Looking forward to seeing where this goes. It definitely motivated me to dig deeper into the sandbox architecture in the repo.

[AnushkaPandit-21]

Thanks Manas!

So the cross-platform abstraction idea,I actually thought about this while working on the PoC.
The three backends work very differently under the hood:

Concern	Seatbelt (macOS)	Bubblewrap (Linux)	AppContainer (Windows)
FS isolation	Path-based deny rules	Mount namespace (bind-mount allowlist)	SID-based ACLs on securable objects
Network	Seatbelt network* filters	Seccomp + netns	WFP filter engine (per-layer BFE rules)
Process	Sandbox profile inheritance	PID namespace + seccomp-bpf	AppContainer token (inherited by child)

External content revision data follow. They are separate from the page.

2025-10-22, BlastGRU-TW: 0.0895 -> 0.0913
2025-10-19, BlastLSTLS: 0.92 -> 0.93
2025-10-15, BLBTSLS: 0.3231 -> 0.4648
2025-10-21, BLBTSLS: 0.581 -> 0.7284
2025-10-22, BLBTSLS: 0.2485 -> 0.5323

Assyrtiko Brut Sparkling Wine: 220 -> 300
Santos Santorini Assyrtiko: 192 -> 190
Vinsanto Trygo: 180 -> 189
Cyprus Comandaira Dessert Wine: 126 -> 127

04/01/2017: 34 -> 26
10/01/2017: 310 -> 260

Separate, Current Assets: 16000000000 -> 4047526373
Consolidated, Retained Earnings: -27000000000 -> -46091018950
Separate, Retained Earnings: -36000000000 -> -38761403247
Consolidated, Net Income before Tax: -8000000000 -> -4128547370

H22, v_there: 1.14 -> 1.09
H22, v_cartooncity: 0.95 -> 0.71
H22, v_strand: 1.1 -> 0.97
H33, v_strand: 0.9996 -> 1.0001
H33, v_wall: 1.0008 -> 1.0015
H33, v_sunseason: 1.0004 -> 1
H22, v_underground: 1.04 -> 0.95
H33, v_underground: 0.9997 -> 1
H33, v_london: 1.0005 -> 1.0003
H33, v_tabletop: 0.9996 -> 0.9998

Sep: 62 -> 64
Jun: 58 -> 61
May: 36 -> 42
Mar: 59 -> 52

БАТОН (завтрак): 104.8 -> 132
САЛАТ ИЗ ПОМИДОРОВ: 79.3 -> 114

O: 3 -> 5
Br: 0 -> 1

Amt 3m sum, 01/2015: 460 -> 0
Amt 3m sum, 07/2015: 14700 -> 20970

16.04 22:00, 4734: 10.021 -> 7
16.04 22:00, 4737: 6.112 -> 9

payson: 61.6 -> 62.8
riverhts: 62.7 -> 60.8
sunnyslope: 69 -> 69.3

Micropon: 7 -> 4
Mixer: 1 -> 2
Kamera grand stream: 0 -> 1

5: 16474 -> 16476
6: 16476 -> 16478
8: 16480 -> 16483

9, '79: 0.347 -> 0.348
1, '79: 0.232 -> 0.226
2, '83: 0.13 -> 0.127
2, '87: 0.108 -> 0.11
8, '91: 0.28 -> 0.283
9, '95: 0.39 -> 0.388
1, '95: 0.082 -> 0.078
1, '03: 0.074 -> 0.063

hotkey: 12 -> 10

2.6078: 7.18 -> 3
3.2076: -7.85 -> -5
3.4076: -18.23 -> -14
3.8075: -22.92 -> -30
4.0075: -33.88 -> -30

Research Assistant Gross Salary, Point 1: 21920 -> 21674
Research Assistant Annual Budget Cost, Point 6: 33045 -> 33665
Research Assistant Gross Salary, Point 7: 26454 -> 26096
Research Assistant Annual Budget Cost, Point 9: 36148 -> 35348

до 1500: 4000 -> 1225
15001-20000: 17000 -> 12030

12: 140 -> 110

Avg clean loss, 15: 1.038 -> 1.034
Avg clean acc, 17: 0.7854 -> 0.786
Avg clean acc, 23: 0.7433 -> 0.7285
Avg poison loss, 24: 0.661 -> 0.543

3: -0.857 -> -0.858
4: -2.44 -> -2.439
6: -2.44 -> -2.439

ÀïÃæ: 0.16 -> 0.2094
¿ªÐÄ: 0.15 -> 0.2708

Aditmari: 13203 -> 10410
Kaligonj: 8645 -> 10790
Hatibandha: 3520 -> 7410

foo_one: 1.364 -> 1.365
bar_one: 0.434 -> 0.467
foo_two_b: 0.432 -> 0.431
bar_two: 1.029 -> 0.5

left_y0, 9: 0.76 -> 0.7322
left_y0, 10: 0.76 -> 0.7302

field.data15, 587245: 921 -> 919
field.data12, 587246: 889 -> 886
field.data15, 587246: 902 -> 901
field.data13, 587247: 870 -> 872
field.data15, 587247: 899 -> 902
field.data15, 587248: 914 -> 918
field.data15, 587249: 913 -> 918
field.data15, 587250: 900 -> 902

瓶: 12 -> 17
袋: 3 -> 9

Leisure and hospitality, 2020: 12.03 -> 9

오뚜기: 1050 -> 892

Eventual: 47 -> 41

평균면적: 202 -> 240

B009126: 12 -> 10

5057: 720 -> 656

So you can't really abstract the mechanism itself — they're too different. What you can do is have a common policy layer that describes intent, like { fs: "read-only", network: "api-only", allowPaths: [...] }, and let each backend figure out how to enforce it natively. The existing SandboxConfig in sandboxConfig.ts already does some of this with the profile concept (default / strict-*).
The capabilities aren't symmetric. So you'd need a baseline that works everywhere + optional extensions for platforms that support more.

The WindowsSandboxProvider I'm building would implement the same SandboxProvider interface the existing backends use, so it should fit into this kind of model pretty naturally.

[aniruddhaadak80]

From my point of view, the proposal looks serious because it is grounded in an actual AppContainer proof of concept instead of only a high level plan. The next thing that would make it even stronger is a clear compatibility story for how capability differences are normalized so users do not get materially different sandbox expectations across platforms. A thin common policy model with backend specific lowering feels like the right direction.